In Russia, on the other hand, there is no system in place for scientific advice meetings. In fact, it’s illegal for any face-to-face interaction to occur between the government and a biosimilar manufacturer. As such, all regulatory communications are carried out in writing. Though this system hasn’t drastically impacted regulatory turnaround, written communication can be particularly tricky when it comes to asking questions and interpreting biosimilar guidelines.

“In some cases, the Ministry will respond to your questions with a portion of the guidance that is relevant to your question,” Ivanov described. “However, in many cases, it’s difficult to find the exact answer to your particular situation. You have to interpret the guidance and provide your reasoning to the Ministry, which may send a letter back to you with a different interpretation.”

For instance, BIOCAD has found that companies and regulators often have different interpretations when determining the statistical margins for clinical trials. These margins are used to provide statistical evidence of similarity to the originator and essentially determine the size of a company’s Phase 3 trial. Establishing the proper margins for each biosimilar is a key part of scientific advice discussions with the FDA and EMA. (Though, as was made clear during the recent FDA advisory committee meetings for biosimilars Herceptin and Avastin, determining statistical margins can still be a pain point for the FDA, which did change its stance mid-development for one of the candidates.) As Ivanov said, in Russia, the lack of direct interaction with the Ministry can lead to challenges in establishing these margins.

Despite all communications being carried out in writing, the approval process in Russia is quite timely. Regulatory decisions are made within a period of 200 days (roughly seven months). During that time, a manufacturer is capable of sending and receiving responses to multiple written requests.

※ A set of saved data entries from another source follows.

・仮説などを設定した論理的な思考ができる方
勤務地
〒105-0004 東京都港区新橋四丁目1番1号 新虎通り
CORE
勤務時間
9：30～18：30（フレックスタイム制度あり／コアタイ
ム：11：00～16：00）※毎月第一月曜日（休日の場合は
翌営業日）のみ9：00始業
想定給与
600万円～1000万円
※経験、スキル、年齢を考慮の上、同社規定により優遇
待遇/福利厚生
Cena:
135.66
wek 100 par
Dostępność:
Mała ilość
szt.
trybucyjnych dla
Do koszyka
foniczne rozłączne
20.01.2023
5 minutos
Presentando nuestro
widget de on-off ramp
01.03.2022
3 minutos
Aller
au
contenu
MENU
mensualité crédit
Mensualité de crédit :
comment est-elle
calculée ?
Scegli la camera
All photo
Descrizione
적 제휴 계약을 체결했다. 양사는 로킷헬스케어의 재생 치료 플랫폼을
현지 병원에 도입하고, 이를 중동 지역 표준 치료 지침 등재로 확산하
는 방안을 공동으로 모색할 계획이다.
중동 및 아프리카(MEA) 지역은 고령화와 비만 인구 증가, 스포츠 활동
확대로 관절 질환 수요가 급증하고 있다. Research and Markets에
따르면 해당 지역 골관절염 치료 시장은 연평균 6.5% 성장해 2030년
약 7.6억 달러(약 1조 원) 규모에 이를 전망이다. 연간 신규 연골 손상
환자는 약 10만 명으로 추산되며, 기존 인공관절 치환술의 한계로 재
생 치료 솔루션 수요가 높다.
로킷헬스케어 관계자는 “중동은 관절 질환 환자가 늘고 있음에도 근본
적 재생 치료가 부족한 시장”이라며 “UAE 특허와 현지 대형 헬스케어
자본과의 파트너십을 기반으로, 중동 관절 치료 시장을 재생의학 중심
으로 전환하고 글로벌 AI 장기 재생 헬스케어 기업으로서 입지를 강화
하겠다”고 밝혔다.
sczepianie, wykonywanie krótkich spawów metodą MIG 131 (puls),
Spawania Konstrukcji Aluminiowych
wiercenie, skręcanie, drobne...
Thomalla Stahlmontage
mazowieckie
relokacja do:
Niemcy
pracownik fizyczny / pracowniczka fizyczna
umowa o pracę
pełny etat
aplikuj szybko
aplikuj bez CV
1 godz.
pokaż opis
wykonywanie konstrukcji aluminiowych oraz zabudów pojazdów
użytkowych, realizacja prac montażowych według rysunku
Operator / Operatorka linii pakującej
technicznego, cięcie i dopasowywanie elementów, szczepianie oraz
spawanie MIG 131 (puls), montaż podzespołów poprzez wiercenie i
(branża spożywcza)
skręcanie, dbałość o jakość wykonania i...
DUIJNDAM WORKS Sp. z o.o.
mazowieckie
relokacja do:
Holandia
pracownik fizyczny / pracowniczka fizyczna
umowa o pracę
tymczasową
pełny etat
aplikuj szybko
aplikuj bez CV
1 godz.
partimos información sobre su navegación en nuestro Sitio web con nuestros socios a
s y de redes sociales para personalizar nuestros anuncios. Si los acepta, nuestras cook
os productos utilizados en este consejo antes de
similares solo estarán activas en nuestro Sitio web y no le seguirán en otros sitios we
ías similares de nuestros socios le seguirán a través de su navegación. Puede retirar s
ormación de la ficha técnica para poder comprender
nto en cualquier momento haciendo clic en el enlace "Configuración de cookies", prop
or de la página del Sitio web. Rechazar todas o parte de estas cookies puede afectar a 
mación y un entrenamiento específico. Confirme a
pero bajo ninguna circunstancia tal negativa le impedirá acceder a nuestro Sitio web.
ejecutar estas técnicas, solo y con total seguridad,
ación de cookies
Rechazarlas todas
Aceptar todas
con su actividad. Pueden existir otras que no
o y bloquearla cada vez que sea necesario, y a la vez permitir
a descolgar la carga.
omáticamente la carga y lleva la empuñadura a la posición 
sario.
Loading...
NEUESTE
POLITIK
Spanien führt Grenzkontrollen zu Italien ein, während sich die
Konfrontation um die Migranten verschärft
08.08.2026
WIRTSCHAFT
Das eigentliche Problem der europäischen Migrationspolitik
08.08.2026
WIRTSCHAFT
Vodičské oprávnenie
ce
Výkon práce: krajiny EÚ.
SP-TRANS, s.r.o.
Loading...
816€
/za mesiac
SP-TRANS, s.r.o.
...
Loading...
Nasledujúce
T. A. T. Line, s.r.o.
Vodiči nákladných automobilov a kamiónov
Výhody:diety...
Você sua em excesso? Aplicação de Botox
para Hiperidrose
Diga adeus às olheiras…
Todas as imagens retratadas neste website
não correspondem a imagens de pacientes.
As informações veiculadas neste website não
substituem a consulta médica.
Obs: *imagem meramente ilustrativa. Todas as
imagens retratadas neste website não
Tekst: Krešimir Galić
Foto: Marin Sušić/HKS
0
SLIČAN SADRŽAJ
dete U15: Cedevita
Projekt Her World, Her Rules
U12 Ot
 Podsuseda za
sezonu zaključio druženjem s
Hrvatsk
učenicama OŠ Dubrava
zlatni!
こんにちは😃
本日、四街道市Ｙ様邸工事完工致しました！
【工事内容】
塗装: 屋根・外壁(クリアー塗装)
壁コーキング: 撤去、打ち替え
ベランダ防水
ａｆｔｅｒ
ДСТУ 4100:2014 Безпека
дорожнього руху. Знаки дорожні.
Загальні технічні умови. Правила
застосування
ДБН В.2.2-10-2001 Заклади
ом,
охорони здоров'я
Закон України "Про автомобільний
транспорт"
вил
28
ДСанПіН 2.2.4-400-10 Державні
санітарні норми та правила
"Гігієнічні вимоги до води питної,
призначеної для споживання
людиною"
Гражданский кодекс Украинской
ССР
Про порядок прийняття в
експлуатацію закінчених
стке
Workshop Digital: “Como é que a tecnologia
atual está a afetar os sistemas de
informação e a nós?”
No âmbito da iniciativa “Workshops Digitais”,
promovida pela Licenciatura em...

Companies working within the country, like BIOCAD, have found that, in addition to regular written communications with the Ministry, being present in the industry itself is a key component of having your voice heard. For instance, Ivanov argued one of the best ways to bolster efficiency in working with regulators is to attend public hearings related to the development of specific guidances. While drugmakers and members of the government regulatory agency are not able to work face-to-face, “It is possible for Russian companies to participate in these public hearings, which help shed some light on how the Ministry feels about a particular issue,” he said. “In general, for a company in Russia to have a swifter drug approval process, it’s imperative they be present in the ecosystem and seize opportunities to become more familiar with the regulator’s stance.”

BIOCAD also finds it useful to pay close attention to EU regulatory decisions since Russia’s biosimilar guidelines are almost identical to those of the EMA. “The EMA’s decisions will likely be taken into account and evaluated by Russian regulatory authorities,” Ivanov explained. “These decisions can help provide more information on how we expect the Ministry will interpret certain issues.”